The schemaCachingDuration line needs to be added there. Assign to it a logical value, such as an hour (the value is in seconds, so 60 seconds times 60 minutes equals 3600). That line will enable caching of the database schema but only if Yii has a caching component registered! This is very important: if you follow these steps and don’t see the SHOW commands disappear from the Web trace log, the caching isn’t working.

To enable a cache, register a “cache” component (like “db”, this is also in the “components” section of the main.php configuration file):

'cache' => array (
    'class' => 'CMemCache'
),

The class value indicates which kind of cache you want to use. Options include CMemCache (memcached), CApcCache (APC), and CDbCache (which uses SQLite). A small book could be written about each cache type and how to get the most of them. For me, I went with memcached, which is a tool for storing data in memory. So I added this to my configuration file:

'cache' => array (
    'class' => 'CMemCache',
    'servers'=>array(
        array(
            'host'=>'localhost',
            'port'=>11211,
        ),
    ),
),

Like connecting to a database, I specify a host and a port. To connect to memcached on the same computer, I use “localhost” and 11211 as the port (this is the standard). Once I’ve done this, if I re-run my Yii application, the SHOW queries will disappear (on the second request, because the first has to retrieve the data so that it can be cached).

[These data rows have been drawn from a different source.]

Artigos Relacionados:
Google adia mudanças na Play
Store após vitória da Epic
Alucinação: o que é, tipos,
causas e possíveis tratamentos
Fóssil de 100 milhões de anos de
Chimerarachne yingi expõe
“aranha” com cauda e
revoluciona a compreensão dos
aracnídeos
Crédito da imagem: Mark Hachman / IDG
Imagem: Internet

So if you follow these steps, you can have Yii show you what it’s doing, then make some of that activity go away, but what does this mean in real-world performance? To test that, I turned to ApacheBench, a command-line benchmarking tool. Assuming you have ApacheBench installed on your computer, you can use it with the command (note that you’re testing some other server from your computer):

ab -n # -c # http://www.example.com

The -n flag indicates the number of requests to make. The -c flag indicates the number of concurrent requests to make. This is great because no matter how fast you are with your browser, you can’t single handedly make multiple simultaneous requests of a server. You can also indicate a timelimit, send POST data along with each request, and so forth. As a basic test, I can see the results of my site for 100 requests in groups of 5:

ab -n 100 -c 5 http://www.example.com

You’ll get a bunch of information back, after a few seconds or minutes. You’ll see the number of complete and failed requests, which is nice, but the requests per second (RPS) is the most common benchmark for a site’s performance. In other words, this server can handle X number of requests for this URL per second. The more RPS, the better: it’s that simple.

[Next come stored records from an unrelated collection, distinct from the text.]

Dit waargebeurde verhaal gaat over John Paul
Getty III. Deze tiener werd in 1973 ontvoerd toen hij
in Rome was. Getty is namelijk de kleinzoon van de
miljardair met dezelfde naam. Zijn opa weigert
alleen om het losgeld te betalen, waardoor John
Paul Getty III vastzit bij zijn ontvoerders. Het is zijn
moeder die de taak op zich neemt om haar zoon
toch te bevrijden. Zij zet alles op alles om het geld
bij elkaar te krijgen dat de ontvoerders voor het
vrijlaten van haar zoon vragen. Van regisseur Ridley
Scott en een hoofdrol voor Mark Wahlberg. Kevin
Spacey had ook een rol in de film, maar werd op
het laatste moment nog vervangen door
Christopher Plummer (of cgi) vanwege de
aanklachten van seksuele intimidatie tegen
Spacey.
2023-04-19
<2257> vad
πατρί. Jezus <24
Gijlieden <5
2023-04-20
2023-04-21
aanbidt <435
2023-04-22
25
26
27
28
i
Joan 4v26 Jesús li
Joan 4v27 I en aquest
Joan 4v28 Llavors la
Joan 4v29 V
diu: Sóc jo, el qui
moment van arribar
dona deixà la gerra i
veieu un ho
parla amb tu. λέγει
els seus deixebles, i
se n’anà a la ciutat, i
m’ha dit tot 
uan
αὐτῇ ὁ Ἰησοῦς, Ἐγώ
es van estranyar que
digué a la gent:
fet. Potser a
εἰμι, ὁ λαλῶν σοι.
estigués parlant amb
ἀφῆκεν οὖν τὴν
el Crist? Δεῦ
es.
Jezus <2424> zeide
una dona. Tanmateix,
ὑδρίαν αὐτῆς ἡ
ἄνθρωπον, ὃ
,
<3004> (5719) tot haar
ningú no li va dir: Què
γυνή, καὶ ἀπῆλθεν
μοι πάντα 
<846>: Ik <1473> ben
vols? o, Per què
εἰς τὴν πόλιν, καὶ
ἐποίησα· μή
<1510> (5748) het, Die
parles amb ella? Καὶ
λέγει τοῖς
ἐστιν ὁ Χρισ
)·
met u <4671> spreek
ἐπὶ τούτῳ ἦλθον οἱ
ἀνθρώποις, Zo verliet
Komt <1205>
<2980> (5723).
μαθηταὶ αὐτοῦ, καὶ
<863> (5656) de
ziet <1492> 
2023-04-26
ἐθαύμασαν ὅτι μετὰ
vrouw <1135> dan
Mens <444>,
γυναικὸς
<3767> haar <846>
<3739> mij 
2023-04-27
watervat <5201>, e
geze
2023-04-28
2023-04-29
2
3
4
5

There are a couple last tips to add, as these things can be confusing. First, memcached is the caching software that needs to be installed and running on the server. Second, PHP must be configured with support for memcache (no “d”), which is PHP’s extension for working with memcached. And, of course, memcached must be running. When I first tried to enable this (using Mac OS X Server), I wasn’t seeing any caching taking place, nor any error messages. So my next step was to use an example from the PHP manual to test PHP-memcache-memcached outside of Yii. That example indicated that PHP wasn’t able to connect to memcached. It turns out the reason was that the server didn’t have memcached installed! Once I installed and started memcached, I got the results I wanted.

Hopefully this will help you improve the performance of your Yii applications, too! Thanks for reading and let me know if you have any questions or comments.